(What is required) Give the data again exactly, without its images.

Records from a data source
----

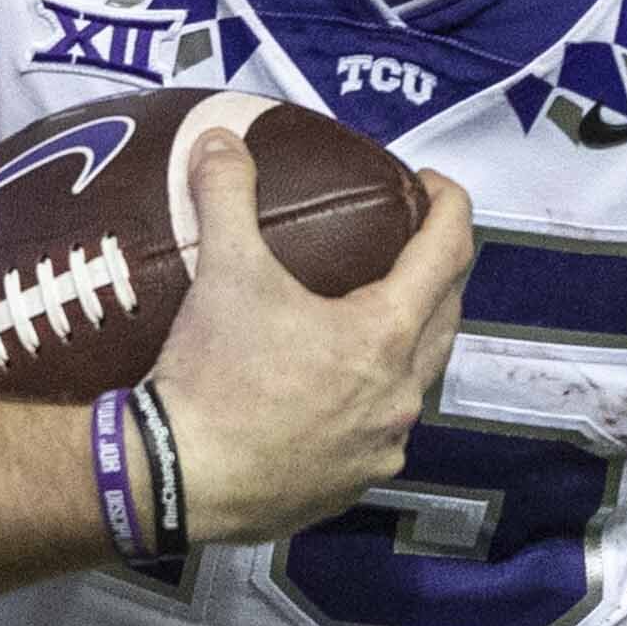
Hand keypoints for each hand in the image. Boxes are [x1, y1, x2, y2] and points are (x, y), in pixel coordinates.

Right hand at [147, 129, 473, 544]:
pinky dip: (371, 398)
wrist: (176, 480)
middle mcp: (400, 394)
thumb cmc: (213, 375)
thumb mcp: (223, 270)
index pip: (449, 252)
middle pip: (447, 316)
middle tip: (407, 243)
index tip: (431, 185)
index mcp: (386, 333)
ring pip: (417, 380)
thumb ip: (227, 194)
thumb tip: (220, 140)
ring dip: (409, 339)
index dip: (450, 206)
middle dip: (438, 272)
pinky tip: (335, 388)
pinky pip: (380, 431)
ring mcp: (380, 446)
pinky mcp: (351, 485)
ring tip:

----

(Written answer)
Hand keypoints for each hand in the image. Boxes are [x1, y1, x2, y2] and points are (x, y), in pixel coordinates.

Right hand at [147, 129, 473, 544]:
pinky dip: (371, 398)
wrist: (176, 480)
middle mcp: (400, 394)
thumb cmc: (213, 375)
thumb mcp: (223, 270)
index pip: (449, 252)
middle pip: (447, 316)
middle tip: (407, 243)
index tip: (431, 185)
index mcp: (386, 333)
ring pip: (417, 380)
thumb ip: (227, 194)
thumb tip: (220, 140)
ring dip: (409, 339)
index dip: (450, 206)
middle dip: (438, 272)
pinky tip: (335, 388)
pinky pip: (380, 431)
ring mcp: (380, 446)
pinky mcp: (351, 485)
ring tip:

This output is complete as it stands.